PlayStation Vue Targets More Than Millennials

NEW YORKMore than year after its initial launch in March 2015, Sony’s PlayStation Vue is attracting a broad swath of customers, including families with kids, chief Dwayne Benefield said.

At the Next TV Summit here, Benefield, vice president and head of PlayStation Vue at Sony Interactive Entertainment, said that while two-thirds of its audience is still comprised of millennials, about one-quarter of subscribers are new to the PlayStation medium. That growth has been fueled by the addition of new platforms that can run on the service.

“The new platforms definitely helped,” Benefield said in a fireside chat with Next TV editor Jeff Baumgartner. “Having sticks from Amazon and Roku that are sub-$50 has helped with the ease of access to the service. PlayStation Vue is for the gamer household, including the children, wives and partners of the user.” The typical PlayStation Vue customer is a heavy sports fan — its basic package includes all the Fox Sports and NBC Sports Group regional sports networks — with adult cartoons and some kids programming also among the service’s most-watched shows, he said.
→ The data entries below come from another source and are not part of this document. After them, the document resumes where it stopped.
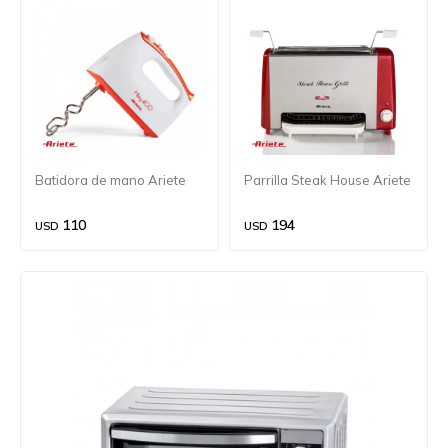
Batidora de mano Ariete
Parrilla Steak House Ariete
110
194
USD
USD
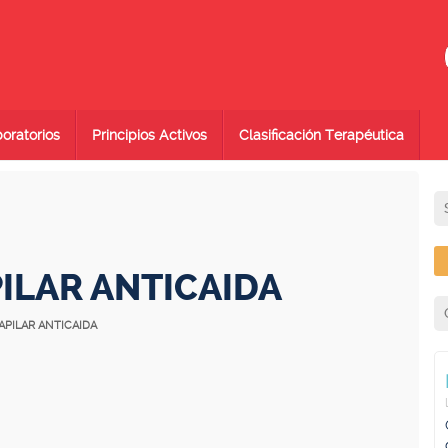
oratorios
Principios Activos
Clasificación Terapéutica
ILAR ANTICAIDA
APILAR ANTICAIDA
PlayStation Vue has worked hard to include broadcast content in the service — it has reached deals to carry the owned-and-operated stations of all four major broadcast networks. Expanding beyond those markets has been more difficult, mainly because local network affiliates are owned by several different station groups, but Benefield said the idea is to make local TV available across the footprint.

In markets where it currently doesn’t offer live local broadcasters, it offers “slim” versions of its three core packages — Access, Core and Elite — that allow users to watch on-demand broadcast content the day after its original airing. An Ultra TV package that includes HBO, Showtime and more than 100 other channels was added last month.